Erdoğan'ın kendisini devirmek için girişilen küresel bir komplonun arkasında Gülen'in olduğu konusunda ısrar ettiğini vurgulayan Economist, başbakanın henüz bir kanıt sunmadığı halde Gülencileri komplo suçlamalarıyla yargılamakla tehdit ettiğini belirtiyor.

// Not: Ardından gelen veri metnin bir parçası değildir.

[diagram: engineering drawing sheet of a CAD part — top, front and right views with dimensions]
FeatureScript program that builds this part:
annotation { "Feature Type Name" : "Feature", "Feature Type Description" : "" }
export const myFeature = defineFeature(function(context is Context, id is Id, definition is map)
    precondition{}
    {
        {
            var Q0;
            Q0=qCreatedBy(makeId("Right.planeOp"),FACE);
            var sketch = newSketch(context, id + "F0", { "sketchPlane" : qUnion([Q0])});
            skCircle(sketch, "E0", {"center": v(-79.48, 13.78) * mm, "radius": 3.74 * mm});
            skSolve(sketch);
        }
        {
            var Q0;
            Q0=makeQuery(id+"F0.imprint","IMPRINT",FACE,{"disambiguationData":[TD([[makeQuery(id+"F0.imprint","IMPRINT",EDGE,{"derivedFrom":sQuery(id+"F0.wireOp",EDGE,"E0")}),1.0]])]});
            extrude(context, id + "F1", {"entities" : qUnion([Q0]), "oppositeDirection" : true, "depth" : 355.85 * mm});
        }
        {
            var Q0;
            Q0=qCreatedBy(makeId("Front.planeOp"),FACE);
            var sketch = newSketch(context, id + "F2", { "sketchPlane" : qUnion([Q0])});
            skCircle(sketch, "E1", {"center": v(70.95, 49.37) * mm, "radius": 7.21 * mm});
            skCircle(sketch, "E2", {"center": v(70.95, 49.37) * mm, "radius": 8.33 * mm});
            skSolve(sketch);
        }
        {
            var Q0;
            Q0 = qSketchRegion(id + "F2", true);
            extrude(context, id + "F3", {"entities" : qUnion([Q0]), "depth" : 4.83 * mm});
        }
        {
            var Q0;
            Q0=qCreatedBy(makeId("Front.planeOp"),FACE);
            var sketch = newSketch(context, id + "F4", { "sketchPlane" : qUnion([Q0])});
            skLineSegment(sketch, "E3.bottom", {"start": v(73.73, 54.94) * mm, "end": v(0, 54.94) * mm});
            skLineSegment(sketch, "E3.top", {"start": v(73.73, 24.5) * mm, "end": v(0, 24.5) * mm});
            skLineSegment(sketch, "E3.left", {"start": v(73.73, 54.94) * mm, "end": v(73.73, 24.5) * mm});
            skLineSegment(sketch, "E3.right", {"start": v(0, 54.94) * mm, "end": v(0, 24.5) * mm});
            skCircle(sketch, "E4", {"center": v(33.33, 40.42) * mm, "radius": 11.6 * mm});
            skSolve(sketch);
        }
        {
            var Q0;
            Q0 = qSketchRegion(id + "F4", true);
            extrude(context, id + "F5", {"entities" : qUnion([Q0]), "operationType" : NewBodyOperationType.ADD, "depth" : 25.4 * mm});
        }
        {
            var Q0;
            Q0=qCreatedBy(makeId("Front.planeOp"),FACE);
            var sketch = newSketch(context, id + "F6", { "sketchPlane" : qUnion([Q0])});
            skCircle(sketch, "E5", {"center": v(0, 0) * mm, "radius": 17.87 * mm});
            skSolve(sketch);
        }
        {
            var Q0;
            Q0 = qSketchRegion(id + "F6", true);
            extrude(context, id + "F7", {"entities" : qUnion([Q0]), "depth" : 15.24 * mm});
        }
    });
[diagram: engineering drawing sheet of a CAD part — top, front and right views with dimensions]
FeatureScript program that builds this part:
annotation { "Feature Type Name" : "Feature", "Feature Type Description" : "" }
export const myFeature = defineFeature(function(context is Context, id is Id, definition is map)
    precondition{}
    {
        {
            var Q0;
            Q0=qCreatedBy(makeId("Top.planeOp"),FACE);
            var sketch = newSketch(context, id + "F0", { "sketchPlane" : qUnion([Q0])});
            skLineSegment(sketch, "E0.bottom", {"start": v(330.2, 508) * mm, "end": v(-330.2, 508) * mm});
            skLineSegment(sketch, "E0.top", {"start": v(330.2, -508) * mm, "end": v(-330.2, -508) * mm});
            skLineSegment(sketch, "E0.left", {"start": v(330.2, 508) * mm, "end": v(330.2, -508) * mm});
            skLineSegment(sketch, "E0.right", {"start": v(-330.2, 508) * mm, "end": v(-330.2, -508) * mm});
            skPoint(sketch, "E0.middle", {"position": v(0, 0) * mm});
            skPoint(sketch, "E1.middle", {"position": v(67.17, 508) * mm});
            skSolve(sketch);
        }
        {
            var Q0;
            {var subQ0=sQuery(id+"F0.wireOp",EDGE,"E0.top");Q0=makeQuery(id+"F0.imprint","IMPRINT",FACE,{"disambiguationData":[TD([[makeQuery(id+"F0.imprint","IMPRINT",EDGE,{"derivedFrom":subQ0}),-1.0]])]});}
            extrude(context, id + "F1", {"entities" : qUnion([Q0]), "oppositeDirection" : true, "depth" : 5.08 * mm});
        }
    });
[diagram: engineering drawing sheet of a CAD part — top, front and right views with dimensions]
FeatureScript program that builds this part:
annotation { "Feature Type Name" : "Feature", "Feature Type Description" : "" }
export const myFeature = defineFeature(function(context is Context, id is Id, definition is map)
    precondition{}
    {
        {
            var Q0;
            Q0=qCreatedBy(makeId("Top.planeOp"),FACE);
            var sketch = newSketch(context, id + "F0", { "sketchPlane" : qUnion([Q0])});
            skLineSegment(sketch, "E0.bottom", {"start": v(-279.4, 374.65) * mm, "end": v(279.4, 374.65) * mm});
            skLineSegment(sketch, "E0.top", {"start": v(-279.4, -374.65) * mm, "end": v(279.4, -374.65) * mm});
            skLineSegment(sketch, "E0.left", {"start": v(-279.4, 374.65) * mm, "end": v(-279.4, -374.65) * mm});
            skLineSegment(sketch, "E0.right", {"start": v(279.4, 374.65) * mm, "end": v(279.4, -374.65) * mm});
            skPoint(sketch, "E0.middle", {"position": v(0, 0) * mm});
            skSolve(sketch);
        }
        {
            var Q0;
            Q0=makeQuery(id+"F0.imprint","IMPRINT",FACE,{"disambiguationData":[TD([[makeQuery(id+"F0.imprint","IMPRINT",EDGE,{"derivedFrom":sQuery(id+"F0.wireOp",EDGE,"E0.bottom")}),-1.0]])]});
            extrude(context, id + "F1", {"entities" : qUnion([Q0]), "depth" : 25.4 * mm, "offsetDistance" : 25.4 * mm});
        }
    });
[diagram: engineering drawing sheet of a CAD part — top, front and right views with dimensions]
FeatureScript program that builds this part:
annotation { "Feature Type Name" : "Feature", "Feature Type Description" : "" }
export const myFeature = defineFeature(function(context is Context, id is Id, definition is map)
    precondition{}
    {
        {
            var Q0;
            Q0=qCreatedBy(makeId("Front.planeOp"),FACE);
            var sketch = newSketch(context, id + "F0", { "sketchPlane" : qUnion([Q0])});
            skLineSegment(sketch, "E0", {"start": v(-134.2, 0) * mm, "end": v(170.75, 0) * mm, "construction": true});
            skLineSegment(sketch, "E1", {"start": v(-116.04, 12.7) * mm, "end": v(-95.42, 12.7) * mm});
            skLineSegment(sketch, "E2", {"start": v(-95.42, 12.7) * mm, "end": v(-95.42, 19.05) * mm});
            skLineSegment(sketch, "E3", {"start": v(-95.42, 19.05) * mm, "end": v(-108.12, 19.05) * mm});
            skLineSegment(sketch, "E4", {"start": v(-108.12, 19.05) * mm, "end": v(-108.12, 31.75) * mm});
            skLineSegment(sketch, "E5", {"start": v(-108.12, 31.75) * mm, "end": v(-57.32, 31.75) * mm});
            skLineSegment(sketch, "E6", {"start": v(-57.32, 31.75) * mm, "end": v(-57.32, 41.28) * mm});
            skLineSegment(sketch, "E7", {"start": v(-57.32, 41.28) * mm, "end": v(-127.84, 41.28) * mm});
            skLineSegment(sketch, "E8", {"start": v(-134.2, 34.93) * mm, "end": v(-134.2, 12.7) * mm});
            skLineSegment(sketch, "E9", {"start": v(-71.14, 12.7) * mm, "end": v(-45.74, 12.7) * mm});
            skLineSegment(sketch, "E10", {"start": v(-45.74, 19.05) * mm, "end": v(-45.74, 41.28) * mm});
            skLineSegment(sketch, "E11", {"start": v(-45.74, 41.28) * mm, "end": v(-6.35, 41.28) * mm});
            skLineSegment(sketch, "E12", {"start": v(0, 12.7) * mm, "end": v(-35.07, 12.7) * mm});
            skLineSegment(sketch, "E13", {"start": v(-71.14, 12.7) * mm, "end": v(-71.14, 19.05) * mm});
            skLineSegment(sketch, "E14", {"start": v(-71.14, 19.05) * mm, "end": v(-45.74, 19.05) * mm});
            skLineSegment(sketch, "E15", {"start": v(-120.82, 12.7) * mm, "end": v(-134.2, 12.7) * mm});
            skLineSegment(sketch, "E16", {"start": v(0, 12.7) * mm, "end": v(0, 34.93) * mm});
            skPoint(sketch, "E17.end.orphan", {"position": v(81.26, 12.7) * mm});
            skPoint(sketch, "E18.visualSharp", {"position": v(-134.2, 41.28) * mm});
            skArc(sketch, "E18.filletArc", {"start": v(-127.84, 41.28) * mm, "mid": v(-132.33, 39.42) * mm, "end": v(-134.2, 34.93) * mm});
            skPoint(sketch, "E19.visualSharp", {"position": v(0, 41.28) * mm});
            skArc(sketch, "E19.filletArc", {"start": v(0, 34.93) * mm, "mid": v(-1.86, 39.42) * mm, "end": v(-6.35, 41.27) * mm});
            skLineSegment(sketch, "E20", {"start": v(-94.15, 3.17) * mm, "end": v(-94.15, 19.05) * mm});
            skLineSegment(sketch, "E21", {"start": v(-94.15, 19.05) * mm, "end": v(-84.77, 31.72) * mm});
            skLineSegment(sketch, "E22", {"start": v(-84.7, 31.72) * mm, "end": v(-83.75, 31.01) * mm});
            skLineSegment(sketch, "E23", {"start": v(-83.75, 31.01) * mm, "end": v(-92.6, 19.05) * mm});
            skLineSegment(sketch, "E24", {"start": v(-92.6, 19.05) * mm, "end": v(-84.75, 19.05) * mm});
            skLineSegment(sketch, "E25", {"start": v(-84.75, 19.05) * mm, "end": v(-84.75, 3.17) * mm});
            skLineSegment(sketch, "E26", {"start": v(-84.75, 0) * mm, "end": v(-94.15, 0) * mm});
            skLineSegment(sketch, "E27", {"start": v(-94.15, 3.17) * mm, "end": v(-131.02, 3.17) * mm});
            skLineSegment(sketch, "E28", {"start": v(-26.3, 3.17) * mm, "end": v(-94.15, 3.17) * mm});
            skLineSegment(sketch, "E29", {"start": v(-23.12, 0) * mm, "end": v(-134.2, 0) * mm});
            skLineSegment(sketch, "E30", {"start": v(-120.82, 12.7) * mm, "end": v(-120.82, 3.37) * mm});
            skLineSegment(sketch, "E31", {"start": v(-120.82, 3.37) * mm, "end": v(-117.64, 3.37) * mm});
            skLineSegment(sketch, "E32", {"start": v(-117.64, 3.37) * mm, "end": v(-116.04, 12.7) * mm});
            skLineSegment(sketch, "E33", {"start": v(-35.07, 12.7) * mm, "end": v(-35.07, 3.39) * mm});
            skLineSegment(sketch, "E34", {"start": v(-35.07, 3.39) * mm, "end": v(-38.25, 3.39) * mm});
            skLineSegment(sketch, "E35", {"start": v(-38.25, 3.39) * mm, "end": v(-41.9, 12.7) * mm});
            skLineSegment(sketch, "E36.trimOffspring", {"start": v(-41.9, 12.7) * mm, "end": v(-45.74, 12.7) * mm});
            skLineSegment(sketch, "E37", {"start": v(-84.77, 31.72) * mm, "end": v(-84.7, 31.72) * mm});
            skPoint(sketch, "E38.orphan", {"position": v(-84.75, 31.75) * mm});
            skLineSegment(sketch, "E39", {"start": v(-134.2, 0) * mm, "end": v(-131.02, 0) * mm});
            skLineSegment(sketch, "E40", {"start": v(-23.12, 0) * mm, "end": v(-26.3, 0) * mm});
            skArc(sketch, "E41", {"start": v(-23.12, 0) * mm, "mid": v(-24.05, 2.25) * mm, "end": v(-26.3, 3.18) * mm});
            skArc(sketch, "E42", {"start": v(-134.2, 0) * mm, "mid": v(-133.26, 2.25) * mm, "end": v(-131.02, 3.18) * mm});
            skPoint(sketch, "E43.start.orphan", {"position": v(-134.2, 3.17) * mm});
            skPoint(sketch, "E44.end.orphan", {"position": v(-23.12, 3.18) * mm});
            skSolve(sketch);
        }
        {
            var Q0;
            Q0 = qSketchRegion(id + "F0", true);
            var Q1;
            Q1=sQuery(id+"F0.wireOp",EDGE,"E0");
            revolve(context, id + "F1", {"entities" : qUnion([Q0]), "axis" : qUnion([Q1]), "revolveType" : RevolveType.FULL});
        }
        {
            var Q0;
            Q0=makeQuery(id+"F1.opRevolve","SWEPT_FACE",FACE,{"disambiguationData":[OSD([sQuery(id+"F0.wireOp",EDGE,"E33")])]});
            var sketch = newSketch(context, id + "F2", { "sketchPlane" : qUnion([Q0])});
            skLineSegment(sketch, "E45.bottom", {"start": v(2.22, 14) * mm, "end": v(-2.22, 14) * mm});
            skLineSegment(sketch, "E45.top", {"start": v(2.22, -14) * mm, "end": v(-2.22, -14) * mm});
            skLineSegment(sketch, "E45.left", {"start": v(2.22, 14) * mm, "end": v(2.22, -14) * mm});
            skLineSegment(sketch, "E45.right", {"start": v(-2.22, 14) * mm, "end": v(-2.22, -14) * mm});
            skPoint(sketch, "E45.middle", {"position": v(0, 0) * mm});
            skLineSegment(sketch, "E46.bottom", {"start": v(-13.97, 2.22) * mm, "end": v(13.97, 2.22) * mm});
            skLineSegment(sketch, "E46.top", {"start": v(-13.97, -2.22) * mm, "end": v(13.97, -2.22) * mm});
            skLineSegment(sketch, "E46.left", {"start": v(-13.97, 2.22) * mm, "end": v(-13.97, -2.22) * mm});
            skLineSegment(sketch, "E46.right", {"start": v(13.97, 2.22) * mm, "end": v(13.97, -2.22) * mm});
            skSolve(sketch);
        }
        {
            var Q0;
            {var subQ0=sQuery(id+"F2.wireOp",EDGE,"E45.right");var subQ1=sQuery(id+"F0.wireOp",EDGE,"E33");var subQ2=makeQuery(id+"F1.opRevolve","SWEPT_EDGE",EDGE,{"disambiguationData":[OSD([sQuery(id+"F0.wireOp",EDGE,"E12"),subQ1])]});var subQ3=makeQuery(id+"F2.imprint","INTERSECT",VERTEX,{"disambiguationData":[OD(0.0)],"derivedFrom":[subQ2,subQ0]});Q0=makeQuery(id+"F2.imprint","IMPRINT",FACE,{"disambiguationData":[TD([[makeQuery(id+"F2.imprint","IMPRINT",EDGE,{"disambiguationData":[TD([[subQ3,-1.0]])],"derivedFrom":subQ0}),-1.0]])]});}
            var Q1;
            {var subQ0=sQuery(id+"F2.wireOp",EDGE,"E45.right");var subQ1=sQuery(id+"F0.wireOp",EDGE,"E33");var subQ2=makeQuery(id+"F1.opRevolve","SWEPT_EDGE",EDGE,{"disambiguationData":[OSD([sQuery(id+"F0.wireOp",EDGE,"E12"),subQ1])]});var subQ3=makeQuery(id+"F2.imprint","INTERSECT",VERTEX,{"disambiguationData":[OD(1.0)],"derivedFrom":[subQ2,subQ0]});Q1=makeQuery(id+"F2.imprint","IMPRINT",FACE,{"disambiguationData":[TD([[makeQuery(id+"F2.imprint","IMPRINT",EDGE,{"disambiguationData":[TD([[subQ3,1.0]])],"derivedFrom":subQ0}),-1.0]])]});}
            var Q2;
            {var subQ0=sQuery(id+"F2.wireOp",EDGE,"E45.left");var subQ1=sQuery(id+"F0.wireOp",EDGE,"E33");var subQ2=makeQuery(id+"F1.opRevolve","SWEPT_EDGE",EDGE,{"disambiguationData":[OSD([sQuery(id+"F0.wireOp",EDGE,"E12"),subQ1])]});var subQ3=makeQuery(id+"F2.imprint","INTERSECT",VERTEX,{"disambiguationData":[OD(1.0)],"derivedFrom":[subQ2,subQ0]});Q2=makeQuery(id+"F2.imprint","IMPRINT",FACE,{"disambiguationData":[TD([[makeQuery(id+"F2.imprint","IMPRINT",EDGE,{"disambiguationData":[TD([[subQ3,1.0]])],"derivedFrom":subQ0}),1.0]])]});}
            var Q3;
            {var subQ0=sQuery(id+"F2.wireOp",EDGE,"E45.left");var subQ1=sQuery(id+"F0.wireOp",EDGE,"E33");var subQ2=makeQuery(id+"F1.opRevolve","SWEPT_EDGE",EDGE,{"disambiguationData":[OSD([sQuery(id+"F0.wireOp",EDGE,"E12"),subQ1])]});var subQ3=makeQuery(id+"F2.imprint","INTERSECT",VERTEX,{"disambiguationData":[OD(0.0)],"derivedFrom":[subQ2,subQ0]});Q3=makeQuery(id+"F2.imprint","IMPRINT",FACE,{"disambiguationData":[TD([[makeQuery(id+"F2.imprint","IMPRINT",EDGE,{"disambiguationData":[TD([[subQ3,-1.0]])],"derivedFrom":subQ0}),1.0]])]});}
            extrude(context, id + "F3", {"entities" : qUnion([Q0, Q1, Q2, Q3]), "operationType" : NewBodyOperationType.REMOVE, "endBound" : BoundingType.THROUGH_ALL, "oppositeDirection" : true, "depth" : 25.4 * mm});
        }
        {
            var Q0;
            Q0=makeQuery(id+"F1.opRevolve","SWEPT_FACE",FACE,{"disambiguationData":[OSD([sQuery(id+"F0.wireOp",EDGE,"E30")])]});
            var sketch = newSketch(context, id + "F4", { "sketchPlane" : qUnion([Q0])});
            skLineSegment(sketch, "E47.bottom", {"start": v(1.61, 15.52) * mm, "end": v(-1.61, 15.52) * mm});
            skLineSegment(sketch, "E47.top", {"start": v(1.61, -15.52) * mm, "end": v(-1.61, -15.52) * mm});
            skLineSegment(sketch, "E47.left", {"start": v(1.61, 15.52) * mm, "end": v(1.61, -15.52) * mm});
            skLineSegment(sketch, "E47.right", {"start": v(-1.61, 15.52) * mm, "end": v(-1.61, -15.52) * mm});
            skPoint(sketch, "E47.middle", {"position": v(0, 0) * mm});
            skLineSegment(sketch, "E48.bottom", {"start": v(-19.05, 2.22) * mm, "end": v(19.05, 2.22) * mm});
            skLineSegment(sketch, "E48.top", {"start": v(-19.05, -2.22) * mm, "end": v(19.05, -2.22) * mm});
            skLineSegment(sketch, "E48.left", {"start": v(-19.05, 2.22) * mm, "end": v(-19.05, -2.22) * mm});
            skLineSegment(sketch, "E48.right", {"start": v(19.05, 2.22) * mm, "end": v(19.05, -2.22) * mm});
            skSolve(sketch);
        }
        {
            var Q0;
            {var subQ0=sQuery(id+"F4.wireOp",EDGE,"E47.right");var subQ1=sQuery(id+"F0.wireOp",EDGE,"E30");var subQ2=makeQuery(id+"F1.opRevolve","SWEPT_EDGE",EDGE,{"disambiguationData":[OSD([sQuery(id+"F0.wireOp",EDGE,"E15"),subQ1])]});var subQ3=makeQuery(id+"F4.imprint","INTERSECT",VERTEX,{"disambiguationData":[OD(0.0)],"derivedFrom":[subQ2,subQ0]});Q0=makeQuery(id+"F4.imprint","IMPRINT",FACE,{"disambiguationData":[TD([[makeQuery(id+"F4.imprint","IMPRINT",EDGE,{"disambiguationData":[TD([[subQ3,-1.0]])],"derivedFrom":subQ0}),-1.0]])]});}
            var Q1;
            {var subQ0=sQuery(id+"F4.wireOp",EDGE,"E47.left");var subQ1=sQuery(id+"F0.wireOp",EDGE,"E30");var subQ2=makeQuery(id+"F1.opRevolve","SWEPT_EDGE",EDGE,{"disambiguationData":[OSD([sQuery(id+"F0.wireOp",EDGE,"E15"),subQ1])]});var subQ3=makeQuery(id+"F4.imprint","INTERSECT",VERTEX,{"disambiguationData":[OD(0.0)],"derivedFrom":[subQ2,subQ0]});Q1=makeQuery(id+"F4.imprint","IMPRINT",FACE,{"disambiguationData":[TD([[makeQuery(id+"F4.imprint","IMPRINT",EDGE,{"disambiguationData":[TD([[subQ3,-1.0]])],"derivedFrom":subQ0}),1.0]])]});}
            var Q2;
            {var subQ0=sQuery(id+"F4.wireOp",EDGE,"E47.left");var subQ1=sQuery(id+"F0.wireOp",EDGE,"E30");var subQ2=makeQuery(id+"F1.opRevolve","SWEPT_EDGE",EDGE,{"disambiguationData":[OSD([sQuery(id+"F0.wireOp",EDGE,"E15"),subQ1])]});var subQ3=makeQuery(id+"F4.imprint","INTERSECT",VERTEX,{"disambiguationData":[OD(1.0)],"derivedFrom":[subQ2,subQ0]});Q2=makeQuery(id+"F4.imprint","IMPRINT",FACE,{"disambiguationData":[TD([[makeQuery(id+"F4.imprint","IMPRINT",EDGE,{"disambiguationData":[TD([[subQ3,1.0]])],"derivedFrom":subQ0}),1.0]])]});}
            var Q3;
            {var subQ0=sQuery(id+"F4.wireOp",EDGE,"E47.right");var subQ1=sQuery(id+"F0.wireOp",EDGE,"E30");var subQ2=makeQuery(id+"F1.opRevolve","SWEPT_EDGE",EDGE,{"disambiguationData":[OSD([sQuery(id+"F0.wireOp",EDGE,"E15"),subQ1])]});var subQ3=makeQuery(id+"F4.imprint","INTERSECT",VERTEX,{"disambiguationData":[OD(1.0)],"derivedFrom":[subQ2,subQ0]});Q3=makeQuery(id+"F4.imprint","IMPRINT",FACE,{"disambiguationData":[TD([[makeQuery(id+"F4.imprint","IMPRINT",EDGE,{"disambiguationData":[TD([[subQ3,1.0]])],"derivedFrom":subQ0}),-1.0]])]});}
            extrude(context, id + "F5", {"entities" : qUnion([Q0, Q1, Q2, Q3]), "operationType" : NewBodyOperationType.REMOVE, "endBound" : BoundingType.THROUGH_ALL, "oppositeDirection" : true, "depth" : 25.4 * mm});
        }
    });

'Erdoğan yumuşak başlı halef tercih eder'
Dergi Gülenciler ‘in sahibi olduğu bir gazetede yazan Azeri gazeteci Mahir Zeynalov'un da Erdoğan'ı eleştiren haberleri Twitter'da paylaştığı için geçen hafta sınırdışı edildiğini hatırlatıyor ve Gül’ün buna hiç ses çıkarmadığını anlatıyor. Economist şöyle devam ediyor:
"Gül internete sansür yasasını imzalarsa, küresel duruşuna zarar verecek. Erdoğan'ın dördüncü kez başbakanlık seçimine girmesi durumunda, tekrar cumhurbaşkanı seçilme şansını da azaltabilir. Erdoğan daha şimdiden dördüncü kez seçilmesini engelleyen parti tüzüğünü değiştirebileceğine dair ipuçları verdi. AKP hakkındaki yolsuzluk iddiaları birikirken, Erdoğan'ın ülkenin ilk halk tarafından seçilen cumhurbaşkanı olma hayalleri soluyor. Yeniden parlamentoya girmek Erdoğan'a dokunulmazlık da sağlayacak. Kamuoyu yoklamaları AKP'nin yüzde 40 ila 50
destek aldığını gösteriyor. Ancak Erdoğan'ın oğlu ve üst düzey bir gazete ve televizyon yöneticisi arasındaki bir kamuoyu yoklamasının sonuçlarını saptırmaya dair görüşme bir gölge daha düşürdü. İstifini bozmayan Erdoğan, aynı yöneticiyi aşırı sağcı rakibi Devlet Bahçeli'yi çok fazla yayınladıklarından şikâyet etmek üzere aradığını da itiraf etti."